Paris Hilton, who is apparently close friends with Kardashian, is another example of a reality TV mogul whose appeal is suspect. While both have both expressed regret for the way in which they gained notoriety, the fact still remains that the single-best career decision for both of their careers was a sex tape. What are we expected to take away from this point?

“I don’t know if [Kardashian is] an ideal candidate for ‘role model of the decade,’ but at least from what you see on TV today she’s not a bad example. She’s a prude, one-man, business-savvy entrepreneur,” said Wharton senior Brooke Hinton, overlooking Kardashian’s infamous video debut to the public.

Even President Barack Obama has made light of the fact that his daughters are big fans of Keeping up with the Kardashians. However, he isn’t quite granting the show his stamp of approval.

“Barack really thinks some of the Kardashians — when [Sasha and Malia] watch that stuff — he doesn’t like that as much,” First Lady Michelle Obama said at a roundtable interview recently when asked about what her children watch on TV.

Although many may disagree on the president’s policies on the economy, his judgment in this case is impeccable. The show — and Kardashian — lacks substance.

“I don’t get why we enjoy watching other people’s lives,” Bailey put it well. “It’s kind of stupid.”

Now, of course, I understand that most people wouldn’t consider Snooki or Mike “The Situation” from Jersey Shore to be role models, but at least they have personality. If nothing else, we should demand that the reality television programs we watch feature figures that are either easy to relate to or so outlandish that they make it ironically apparent that reality TV isn’t so real after all.

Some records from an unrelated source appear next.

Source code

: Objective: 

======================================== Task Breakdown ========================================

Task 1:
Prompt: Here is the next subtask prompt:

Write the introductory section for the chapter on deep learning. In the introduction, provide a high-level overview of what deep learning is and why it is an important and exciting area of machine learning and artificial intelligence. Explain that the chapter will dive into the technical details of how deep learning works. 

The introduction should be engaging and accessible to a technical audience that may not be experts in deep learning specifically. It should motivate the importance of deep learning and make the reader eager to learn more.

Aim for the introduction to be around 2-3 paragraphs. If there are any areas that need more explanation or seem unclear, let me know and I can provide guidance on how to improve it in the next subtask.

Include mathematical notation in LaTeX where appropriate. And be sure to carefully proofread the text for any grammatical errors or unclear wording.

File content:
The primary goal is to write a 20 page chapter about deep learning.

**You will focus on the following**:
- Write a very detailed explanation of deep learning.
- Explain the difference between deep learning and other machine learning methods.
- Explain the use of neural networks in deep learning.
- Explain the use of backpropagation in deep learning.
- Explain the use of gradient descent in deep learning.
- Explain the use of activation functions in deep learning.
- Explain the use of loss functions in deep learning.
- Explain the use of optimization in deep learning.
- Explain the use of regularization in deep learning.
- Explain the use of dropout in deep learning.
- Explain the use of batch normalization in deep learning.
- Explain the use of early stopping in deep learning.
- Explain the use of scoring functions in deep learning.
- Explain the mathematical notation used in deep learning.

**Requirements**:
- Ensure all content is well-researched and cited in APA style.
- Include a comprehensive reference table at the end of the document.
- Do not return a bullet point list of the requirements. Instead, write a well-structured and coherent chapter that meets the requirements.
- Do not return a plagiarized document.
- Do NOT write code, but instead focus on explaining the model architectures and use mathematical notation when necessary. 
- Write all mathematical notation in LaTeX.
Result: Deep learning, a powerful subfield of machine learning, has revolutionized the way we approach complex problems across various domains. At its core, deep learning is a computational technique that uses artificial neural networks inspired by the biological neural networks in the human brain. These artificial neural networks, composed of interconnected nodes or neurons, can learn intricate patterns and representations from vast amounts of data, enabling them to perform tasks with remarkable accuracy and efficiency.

Think Flavor Flav’s Flavor of Love, in which the former rapper courted more than a dozen women in a Bachelor-esque fashion all in the pursuit of reality TV love. Or The Biggest Loser, in which overweight contestants compete among themselves to see who can lose the most weight, all while navigating food-temptation challenges designed to get the contestants to regress. These are the stories that deserve to be followed if we must partake in the circus that is reality TV.